De belanghebbende betoogde in cassatie dat het Hof een onjuiste maatstaf had aangelegd bij de beoordeling van de naheffingsaanslag. Hij stelde dat bij de berekening van de verschuldigde overschotheffing ook de percelen die hij had gepacht, in aanmerking moesten worden genomen. De Hoge Raad oordeelde echter dat de grond die tot het bedrijf behoort, zoals bedoeld in artikel 13, lid 4, van de Meststoffenwet, alleen die grond omvat die is aangewezen in artikel 1 van die wet, en dat dit alleen geldt voor grond die is gepacht op basis van een door de grondkamer goedgekeurde overeenkomst.

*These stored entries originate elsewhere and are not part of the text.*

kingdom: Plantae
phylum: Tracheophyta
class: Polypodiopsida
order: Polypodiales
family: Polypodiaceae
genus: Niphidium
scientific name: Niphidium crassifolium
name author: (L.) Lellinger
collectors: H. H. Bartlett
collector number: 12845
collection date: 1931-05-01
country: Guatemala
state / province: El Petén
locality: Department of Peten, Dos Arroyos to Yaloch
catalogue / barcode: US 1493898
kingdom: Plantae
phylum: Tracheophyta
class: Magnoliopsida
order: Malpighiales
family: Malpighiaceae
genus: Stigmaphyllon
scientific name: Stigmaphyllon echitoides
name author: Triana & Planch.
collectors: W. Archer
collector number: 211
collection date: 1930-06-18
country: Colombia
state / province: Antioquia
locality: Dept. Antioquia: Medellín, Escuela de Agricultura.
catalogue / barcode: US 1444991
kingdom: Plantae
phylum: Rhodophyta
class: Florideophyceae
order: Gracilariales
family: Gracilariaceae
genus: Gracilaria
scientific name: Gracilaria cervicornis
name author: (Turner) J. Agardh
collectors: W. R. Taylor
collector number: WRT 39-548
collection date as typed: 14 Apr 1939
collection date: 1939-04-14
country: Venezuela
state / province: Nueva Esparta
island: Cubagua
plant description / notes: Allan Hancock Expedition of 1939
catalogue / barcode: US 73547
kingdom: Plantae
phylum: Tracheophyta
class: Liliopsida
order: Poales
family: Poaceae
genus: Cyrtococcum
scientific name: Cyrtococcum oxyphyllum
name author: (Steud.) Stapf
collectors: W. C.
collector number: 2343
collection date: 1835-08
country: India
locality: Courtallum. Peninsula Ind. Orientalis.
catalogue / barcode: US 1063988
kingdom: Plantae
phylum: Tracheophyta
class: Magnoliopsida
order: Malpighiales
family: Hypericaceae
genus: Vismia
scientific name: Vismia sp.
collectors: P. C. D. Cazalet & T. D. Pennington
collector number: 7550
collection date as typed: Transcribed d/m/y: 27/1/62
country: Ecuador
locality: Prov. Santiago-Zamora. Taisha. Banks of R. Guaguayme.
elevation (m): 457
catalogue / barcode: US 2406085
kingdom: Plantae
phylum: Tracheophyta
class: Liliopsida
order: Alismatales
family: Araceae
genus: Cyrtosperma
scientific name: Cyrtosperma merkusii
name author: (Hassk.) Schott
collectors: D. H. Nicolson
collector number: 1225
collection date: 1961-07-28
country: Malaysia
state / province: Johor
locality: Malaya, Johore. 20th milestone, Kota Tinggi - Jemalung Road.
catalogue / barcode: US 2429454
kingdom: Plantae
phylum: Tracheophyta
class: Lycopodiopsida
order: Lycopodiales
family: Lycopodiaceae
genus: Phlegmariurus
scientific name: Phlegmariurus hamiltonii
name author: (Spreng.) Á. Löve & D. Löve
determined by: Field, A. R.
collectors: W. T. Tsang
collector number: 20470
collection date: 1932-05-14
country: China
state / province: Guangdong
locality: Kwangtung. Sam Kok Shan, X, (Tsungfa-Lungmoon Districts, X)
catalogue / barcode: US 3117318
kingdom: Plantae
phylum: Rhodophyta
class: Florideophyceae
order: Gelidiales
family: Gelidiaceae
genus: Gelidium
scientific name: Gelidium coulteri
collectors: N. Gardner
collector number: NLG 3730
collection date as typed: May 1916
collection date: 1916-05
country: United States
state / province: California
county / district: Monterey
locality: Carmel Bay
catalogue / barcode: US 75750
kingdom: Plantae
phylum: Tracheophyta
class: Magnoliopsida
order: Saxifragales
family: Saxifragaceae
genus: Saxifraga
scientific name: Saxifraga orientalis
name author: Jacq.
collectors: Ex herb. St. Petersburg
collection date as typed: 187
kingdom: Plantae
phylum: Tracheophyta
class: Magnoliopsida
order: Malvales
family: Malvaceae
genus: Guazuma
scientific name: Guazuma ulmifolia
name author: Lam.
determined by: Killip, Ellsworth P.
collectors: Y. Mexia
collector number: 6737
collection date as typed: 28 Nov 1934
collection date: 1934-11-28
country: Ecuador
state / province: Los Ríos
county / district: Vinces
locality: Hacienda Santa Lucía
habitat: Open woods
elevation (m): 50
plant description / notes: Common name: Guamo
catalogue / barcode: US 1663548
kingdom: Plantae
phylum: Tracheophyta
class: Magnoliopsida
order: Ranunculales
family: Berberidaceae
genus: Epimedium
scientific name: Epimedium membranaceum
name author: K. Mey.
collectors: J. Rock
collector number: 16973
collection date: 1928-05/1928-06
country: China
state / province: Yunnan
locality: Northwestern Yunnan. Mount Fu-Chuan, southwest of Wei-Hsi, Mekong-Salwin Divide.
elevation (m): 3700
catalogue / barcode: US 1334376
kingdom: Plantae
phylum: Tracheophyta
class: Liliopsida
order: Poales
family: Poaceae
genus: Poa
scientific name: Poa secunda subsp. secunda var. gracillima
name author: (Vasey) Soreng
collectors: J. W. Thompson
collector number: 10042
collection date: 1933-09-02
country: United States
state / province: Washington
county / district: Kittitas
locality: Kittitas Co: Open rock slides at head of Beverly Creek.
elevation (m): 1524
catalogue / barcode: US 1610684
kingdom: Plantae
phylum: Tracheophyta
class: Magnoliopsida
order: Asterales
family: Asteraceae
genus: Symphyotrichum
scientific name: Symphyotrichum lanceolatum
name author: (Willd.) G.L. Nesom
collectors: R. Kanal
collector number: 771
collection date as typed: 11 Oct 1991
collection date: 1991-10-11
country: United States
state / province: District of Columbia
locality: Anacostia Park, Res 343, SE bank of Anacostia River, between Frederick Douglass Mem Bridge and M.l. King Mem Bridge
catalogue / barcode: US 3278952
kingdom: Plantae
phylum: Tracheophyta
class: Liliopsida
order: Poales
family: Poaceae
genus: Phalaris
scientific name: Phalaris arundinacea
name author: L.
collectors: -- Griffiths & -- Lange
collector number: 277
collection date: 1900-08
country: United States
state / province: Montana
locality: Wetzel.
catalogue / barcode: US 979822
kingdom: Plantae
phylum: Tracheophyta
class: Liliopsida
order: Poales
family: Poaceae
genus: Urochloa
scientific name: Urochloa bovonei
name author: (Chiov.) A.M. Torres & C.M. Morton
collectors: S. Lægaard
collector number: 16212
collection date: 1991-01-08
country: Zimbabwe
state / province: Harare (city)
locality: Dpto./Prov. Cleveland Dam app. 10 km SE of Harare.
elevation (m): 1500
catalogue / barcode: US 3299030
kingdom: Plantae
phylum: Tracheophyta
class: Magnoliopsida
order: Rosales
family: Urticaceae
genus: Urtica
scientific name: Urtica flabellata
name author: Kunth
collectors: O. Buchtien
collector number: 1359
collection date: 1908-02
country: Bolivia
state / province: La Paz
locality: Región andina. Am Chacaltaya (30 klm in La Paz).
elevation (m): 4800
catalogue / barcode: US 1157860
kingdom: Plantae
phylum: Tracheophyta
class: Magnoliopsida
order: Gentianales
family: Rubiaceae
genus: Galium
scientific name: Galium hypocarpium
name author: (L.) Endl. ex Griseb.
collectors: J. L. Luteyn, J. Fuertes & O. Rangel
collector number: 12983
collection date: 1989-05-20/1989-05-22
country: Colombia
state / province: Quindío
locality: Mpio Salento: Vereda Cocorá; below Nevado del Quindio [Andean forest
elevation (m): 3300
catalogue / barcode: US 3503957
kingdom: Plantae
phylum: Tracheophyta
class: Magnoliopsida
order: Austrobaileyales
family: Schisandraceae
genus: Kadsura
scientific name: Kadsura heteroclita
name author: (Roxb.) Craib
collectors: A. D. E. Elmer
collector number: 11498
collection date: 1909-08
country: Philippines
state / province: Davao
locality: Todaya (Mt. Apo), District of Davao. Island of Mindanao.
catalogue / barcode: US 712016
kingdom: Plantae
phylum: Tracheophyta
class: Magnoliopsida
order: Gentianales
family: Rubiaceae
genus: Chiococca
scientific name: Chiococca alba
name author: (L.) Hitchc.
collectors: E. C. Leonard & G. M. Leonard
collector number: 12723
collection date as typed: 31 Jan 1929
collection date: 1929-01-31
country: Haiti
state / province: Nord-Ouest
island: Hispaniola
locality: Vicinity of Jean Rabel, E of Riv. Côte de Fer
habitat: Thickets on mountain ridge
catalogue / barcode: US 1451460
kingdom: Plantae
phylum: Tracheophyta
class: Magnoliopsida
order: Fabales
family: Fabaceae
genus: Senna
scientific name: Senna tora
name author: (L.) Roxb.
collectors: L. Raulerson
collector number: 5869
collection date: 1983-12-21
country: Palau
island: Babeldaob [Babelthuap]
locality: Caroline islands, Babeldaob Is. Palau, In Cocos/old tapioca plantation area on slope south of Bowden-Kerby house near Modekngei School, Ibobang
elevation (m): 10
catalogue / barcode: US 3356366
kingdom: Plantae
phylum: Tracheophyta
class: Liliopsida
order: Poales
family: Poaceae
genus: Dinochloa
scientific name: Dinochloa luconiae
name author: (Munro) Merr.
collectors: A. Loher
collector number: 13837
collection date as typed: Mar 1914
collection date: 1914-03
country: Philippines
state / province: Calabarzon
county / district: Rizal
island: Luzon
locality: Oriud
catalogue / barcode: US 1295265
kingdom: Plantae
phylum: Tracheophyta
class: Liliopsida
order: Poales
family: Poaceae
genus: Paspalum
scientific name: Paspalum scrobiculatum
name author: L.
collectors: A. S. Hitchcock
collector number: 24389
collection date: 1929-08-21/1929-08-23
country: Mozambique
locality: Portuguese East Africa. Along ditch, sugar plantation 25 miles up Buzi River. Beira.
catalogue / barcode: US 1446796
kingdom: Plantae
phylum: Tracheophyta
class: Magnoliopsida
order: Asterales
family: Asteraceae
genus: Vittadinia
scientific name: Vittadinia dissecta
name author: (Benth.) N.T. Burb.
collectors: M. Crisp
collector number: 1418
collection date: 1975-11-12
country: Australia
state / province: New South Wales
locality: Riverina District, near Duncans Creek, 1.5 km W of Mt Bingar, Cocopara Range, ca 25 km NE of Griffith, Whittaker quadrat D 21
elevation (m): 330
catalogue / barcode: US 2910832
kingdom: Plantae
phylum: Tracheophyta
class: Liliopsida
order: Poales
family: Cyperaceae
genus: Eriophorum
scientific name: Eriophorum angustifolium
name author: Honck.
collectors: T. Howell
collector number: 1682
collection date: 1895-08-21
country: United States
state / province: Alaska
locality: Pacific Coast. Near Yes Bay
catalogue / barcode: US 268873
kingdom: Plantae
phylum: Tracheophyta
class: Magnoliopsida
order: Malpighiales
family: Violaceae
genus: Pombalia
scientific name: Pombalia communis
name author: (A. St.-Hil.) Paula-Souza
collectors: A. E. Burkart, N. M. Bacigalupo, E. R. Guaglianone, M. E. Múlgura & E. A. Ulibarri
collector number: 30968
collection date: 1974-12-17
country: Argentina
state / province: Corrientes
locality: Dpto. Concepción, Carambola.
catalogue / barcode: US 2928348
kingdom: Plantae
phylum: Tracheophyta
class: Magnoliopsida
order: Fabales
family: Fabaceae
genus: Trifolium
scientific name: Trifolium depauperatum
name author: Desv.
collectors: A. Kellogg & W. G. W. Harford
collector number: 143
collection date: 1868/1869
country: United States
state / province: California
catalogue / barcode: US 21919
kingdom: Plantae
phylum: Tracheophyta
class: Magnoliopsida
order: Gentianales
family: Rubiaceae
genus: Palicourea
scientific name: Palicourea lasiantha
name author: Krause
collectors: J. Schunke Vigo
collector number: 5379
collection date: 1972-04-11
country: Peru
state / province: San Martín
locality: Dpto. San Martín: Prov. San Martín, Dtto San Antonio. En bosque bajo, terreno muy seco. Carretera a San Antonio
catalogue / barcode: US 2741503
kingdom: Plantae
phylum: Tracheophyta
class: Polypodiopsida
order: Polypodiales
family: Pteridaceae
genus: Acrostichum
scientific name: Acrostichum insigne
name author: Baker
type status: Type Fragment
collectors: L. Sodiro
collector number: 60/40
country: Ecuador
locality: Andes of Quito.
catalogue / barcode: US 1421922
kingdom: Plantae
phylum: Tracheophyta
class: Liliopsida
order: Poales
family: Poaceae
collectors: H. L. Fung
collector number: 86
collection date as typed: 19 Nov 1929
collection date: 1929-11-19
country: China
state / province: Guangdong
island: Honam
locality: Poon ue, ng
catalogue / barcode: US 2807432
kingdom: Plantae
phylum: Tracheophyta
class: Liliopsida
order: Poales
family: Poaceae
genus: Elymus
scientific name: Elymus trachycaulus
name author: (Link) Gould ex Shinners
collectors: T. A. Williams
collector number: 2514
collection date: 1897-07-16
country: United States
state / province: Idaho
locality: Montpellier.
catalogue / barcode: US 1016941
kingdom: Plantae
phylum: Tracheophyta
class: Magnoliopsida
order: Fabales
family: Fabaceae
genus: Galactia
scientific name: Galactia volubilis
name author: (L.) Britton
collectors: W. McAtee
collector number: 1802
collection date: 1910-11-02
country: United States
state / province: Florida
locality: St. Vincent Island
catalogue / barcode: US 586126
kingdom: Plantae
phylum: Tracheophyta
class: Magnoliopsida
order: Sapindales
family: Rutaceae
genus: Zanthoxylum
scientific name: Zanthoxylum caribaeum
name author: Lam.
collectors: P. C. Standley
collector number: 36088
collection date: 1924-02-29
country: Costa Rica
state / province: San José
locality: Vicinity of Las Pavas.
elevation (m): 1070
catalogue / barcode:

De Hoge Raad concludeerde dat de opvatting van de belanghebbende onjuist was, en dat het Hof terecht had geoordeeld dat de gepachte grond niet kon worden aangemerkt als tot het bedrijf behorende landbouwgrond. De Hoge Raad verklaarde het beroep ongegrond en achtte geen termen aanwezig voor een veroordeling in de proceskosten. Dit arrest is openbaar uitgesproken op 22 april 2005.

Uitspraak

Nr. 38.257
22 april 2005
BK
gewezen op het beroep in cassatie van X te Z tegen de uitspraak van het Gerechtshof te 's-Gravenhage van 29 maart 2002, nr. BK-01/00415, betreffende na te melden naheffingsaanslag in de overschotheffing.
1. Naheffingsaanslag, bezwaar en geding voor het Hof
Aan belanghebbende is voor het jaar 1988 een naheffingsaanslag in de overschotheffing op grond van de Meststoffenwet opgelegd ten bedrage van ƒ 996,10, welke naheffingsaanslag, na daartegen gemaakt bezwaar, bij uitspraak van de inspecteur van het Bureau Heffingen van het Ministerie van Landbouw, Natuurbeheer en Visserij (hierna: de Inspecteur) is gehandhaafd.
Belanghebbende is tegen de uitspraak van de Inspecteur in beroep gekomen bij het Hof.
Het Hof heeft het beroep ongegrond verklaard. De uitspraak van het Hof is aan dit arrest gehecht.
2. Geding in cassatie
Belanghebbende heeft tegen 's Hofs uitspraak beroep in cassatie ingesteld. Het beroepschrift in cassatie is aan dit arrest gehecht en maakt daarvan deel uit.
De minister van Landbouw, Natuurbeheer en Visserij (hierna: de Minister) heeft een verweerschrift ingediend.
Belanghebbende heeft een conclusie van repliek ingediend.
De Minister heeft een conclusie van dupliek ingediend.
3. Beoordeling van de klacht
Belanghebbende klaagt in cassatie dat het Hof een onjuiste maatstaf heeft aangelegd bij de beoordeling van de aan belanghebbende opgelegde naheffingsaanslag overschotheffing en betoogt dat bij de berekening van de verschuldigde overschotheffing mede in aanmerking moeten worden genomen de percelen die belanghebbende, bij mondelinge en niet door de grondkamer goedgekeurde overeenkomsten, heeft gepacht.
De klacht faalt. Onder de tot het bedrijf behorende oppervlakte landbouwgrond die voor de toepassing van artikel 13, lid 4, van de Meststoffenwet (in de voor het jaar 1988 geldende tekst) bij de berekening van de overschotheffing in aanmerking moet worden genomen, dient te worden verstaan de in artikel 1 van die wet aangewezen grond. Aldaar wordt aangewezen, voorzover in deze van belang, landbouwgrond die tot het bedrijf behoort ingevolge een door de grondkamer goedgekeurde pachtovereenkomst. De door belanghebbende gehuldigde opvatting dat doel en strekking van deze bepaling meebrengen dat de eis van de goedkeuring door de grondkamer in het geval van belanghebbende niet geldt, is onjuist. Terecht heeft het Hof dan ook geoordeeld dat de door belanghebbende gepachte grond bij de berekening van de overschotheffing niet kan worden aangemerkt als tot het bedrijf van belanghebbende behorende landbouwgrond.
4. Proceskosten
De Hoge Raad acht geen termen aanwezig voor een veroordeling in de proceskosten.
5. Beslissing
De Hoge Raad verklaart het beroep ongegrond.
Dit arrest is gewezen door de raadsheer L. Monné als voorzitter, en de raadsheren P.J. van Amersfoort en J.C. van Oven, in tegenwoordigheid van de waarnemend griffier A.I. Boussak-Leeksma, en in het openbaar uitgesproken op 22 april 2005.